# Exploratory Data Analysis (EDA) for Fraud Detection

**Objective:** Understand the dataset's characteristics, including class imbalance, feature distributions, correlations, and missing values. This analysis will guide our preprocessing and modeling decisions.

In [None]:
import pandas as pd
import matplotlib.pyplot as plt
import seaborn as sns
import numpy as np

# Set plot style
sns.set_style('whitegrid')
plt.rcParams['figure.figsize'] = (12, 8)

## 1. Load Data
Load the raw dataset.

In [None]:
df = pd.read_csv('../data/raw/fraud_dataset.csv')

## 2. Initial Data Inspection

In [None]:
print("Dataset Shape:", df.shape)
print("\n--- Data Info ---")
df.info()
print("\n--- First 5 Rows ---")
df.head()

In [None]:
print("--- Descriptive Statistics ---")
df.describe().T

## 3. Class Imbalance Analysis
This is the most critical step for a fraud detection problem. We need to check how skewed our target variable is.

In [None]:
class_counts = df['isFraud'].value_counts()
class_percentage = df['isFraud'].value_counts(normalize=True) * 100

print("Fraud Class Distribution:")
print(class_counts)
print("\nFraud Class Percentage:")
print(f"{class_percentage}")

sns.countplot(x='isFraud', data=df)
plt.title('Class Distribution (0: Not Fraud, 1: Fraud)')
plt.show()

**Finding:** The dataset is highly imbalanced. Fraudulent transactions are a tiny minority. This means accuracy is a poor metric, and we must use metrics like **Precision-Recall AUC**.

## 4. Missing Values & Duplicates

In [None]:
print("--- Missing Values per Column ---")
print(df.isnull().sum())

print("\n--- Total Duplicated Rows ---")
print(df.duplicated().sum())

**Finding:** There appear to be no missing values or duplicates in this synthetic dataset.
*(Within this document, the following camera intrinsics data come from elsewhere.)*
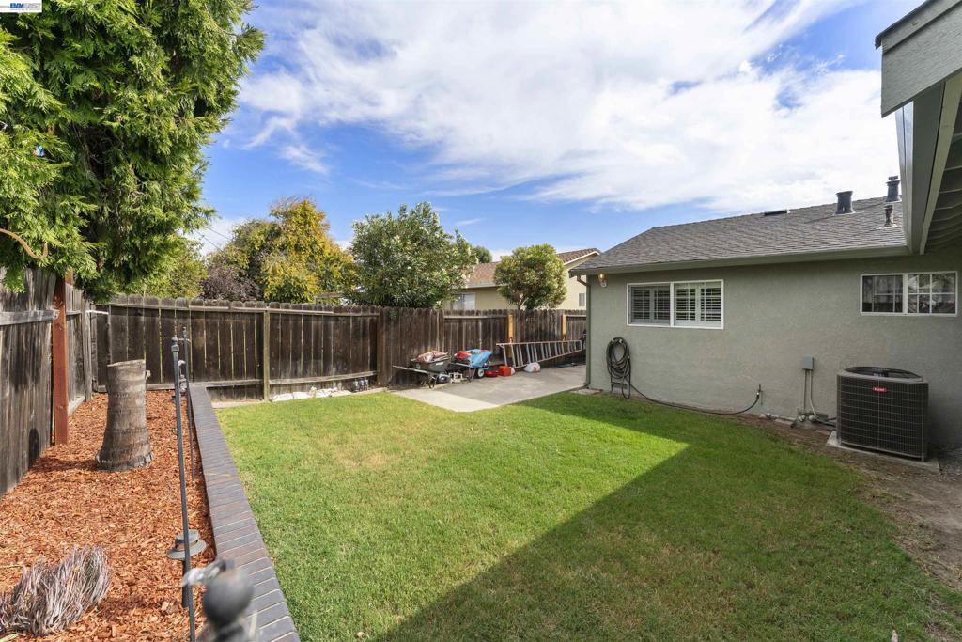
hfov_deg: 104.2
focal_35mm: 14
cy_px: 321
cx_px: 481
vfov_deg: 81.2
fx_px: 374
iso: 100
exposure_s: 1/250
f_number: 7.1
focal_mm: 14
In a real-world scenario, we would need to define an imputation strategy (e.g., mean, median, constant).

## 5. Feature Distribution and Correlation

In [None]:
# Visualizing distributions of numerical features
numerical_features = df.select_dtypes(include=np.number).columns.tolist()
df[numerical_features].hist(bins=30, figsize=(20, 15))
plt.suptitle('Distribution of Numerical Features')
plt.show()

In [None]:
# Correlation Matrix
plt.figure(figsize=(15, 10))
# Ensure only numeric columns are used for correlation matrix
numeric_df = df.select_dtypes(include=['float64', 'int64'])
corr_matrix = numeric_df.corr()
sns.heatmap(corr_matrix, annot=True, fmt='.2f', cmap='coolwarm')
plt.title('Correlation Matrix of Numerical Features')
plt.show()

**Findings:**
- `oldbalanceOrg` and `newbalanceOrg` are highly correlated.
- `oldbalanceDest` and `newbalanceDest` are also highly correlated.
These strong correlations suggest potential multicollinearity, but tree-based models like XGBoost are generally robust to it.

## EDA Summary

1.  **Imbalance:** The dataset is extremely imbalanced, which is the primary challenge. Our model evaluation strategy must prioritize metrics like AUC-PR, Precision, and Recall.
2.  **Features:** We have a mix of numerical and categorical (`type`) features. The `nameOrig` and `nameDest` columns are identifiers and should likely be dropped.
3.  **Preprocessing Needs:**
    -   Categorical features (`type`) must be one-hot encoded.
    -   Numerical features should be scaled to prevent features with large ranges from dominating the model.
    -   Identifier columns (`nameOrig`, `nameDest`) should be dropped.